Tailspin, by John Armbruster, is more than a memoir of war—it is a painstaking excavation of memory and mortality, told through the dual lenses of witness and chronicler. At its center is Gene Moran, a boy of eighteen from Soldiers Grove, Wisconsin, flung without ceremony into the great conflagration of the Second World War. As a tail gunner aboard a B-17 Flying Fortress, he occupied the most vulnerable position in one of the most imperiled machines in the Allied arsenal.

By Skeeter Wesinger
May 3, 2025
On a bombing run over Bremen in 1943, his aircraft was torn apart by German flak. The tail section—Moran’s solitary outpost—sheared off from the fuselage and plummeted to earth. That he survived the four-mile descent without a parachute is not merely improbable; it borders on the metaphysical. His body shattered, his skull fractured, Moran was nonetheless taken alive by German forces and would spend the next seventeen months in the tightening vise of captivity. Hunger, isolation, and a brutal 600-mile forced march across the collapsing Reich marked the twilight of his war. He emerged at last in 1945, not unbroken, but unbowed.

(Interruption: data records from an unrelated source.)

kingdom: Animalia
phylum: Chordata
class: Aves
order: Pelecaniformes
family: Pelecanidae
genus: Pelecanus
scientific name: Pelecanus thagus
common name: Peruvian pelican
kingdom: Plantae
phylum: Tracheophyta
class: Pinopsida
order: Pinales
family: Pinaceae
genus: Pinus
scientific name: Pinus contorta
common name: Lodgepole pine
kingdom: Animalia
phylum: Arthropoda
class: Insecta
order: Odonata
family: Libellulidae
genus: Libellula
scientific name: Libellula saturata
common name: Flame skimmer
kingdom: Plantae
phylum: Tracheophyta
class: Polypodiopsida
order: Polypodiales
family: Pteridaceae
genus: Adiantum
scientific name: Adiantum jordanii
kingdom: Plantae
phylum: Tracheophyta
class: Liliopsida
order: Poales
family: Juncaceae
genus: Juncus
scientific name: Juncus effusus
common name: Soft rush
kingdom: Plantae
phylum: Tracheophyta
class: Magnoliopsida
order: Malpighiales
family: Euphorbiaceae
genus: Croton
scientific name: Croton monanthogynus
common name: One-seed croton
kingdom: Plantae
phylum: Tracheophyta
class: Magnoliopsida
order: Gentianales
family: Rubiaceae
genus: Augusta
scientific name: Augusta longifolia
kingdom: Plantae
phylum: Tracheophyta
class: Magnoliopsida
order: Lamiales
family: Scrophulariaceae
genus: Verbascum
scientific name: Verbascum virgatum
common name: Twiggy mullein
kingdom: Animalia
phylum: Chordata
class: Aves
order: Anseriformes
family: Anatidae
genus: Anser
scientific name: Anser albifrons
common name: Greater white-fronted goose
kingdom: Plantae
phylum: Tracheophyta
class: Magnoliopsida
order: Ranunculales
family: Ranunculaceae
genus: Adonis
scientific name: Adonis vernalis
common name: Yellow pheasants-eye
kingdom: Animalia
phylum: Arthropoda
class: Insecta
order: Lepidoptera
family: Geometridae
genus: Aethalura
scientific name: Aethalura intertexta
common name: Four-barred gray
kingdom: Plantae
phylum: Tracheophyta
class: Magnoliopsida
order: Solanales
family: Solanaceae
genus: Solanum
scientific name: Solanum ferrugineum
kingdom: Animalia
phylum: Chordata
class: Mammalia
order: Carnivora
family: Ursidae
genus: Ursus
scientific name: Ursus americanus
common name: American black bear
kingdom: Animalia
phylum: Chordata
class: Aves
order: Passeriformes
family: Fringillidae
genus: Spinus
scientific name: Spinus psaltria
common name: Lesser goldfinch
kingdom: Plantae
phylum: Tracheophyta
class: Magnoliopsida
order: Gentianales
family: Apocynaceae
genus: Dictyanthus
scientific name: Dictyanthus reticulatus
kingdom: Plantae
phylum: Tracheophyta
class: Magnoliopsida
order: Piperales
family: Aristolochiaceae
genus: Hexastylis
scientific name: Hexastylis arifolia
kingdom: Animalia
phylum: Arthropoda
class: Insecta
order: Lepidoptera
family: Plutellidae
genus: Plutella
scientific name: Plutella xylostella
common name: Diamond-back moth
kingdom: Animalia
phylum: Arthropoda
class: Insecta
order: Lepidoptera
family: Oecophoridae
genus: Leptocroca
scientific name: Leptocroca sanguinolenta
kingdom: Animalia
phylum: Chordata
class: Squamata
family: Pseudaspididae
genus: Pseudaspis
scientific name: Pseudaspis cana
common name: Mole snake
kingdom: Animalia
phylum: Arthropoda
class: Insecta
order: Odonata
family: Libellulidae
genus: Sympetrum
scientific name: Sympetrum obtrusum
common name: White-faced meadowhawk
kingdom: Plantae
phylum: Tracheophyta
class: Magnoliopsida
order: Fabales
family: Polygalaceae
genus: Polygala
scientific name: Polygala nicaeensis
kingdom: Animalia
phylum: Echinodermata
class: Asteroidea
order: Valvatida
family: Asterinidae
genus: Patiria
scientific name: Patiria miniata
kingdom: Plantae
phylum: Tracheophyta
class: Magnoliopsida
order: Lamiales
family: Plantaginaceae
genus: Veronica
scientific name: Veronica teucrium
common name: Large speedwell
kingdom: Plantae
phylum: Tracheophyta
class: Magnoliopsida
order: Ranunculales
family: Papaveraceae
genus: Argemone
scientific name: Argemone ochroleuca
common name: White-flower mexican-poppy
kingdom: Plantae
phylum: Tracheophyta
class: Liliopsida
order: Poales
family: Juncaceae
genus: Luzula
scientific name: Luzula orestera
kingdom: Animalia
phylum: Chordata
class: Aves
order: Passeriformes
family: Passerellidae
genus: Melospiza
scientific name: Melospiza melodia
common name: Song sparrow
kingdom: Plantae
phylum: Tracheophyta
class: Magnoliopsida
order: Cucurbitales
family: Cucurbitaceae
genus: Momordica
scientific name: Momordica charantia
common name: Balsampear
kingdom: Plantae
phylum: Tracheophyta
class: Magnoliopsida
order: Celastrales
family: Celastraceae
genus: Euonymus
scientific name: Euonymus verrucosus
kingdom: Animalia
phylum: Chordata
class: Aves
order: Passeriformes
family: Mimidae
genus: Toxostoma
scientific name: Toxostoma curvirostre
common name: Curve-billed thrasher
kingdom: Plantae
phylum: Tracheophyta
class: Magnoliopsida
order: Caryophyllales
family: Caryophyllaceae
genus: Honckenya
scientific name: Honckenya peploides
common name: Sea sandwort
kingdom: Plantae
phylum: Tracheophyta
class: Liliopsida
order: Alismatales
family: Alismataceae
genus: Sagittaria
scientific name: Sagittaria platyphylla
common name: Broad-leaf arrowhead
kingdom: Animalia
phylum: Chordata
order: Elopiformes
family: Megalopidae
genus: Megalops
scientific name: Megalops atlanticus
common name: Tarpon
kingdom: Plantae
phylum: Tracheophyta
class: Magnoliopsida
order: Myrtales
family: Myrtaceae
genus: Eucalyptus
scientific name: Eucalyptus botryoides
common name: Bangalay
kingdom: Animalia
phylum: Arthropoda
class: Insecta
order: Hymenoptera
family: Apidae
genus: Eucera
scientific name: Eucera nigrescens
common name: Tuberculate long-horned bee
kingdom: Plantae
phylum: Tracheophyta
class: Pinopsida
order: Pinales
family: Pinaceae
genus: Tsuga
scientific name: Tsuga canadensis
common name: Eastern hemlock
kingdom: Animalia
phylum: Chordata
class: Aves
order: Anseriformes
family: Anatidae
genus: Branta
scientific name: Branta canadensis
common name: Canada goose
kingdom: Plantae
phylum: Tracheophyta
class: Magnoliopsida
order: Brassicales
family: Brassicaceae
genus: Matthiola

For nearly seventy years, Moran spoke little of these events. His nine children knew only fragments, the silence around them more eloquent than words. It was not until a high school history teacher—Armbruster himself—encountered the tale that the long-withheld narrative was drawn out, session by painstaking session, in what the author came to call “Thursdays with Gene.”
And yet, Tailspin is no simple war chronicle. As Armbruster peeled back the layers of Moran’s trauma, he found himself walking a parallel path of anguish: his wife’s harrowing decline from brain cancer. In this dual descent—one into memory, the other into grief—the author traces a shared terrain of endurance. The result is a book as much about what men endure as what they remember. It is a study in quiet heroism, and in the haunting persistence of the past.

That Tailspin is John Armbruster’s first book is, frankly, difficult to believe. The prose bears none of the hesitancy of a debut work. Rather, it reads with the confidence of a seasoned chronicler—one who knows not only how to follow the thread of a remarkable life but how to weave it into the larger fabric of human endurance and moral complexity. It is, in every sense, a great read—for veterans and civilians alike, for students of history and those merely seeking to understand the cost of silence. In a literary landscape crowded with noise, Tailspin speaks quietly—and all the more powerfully for it.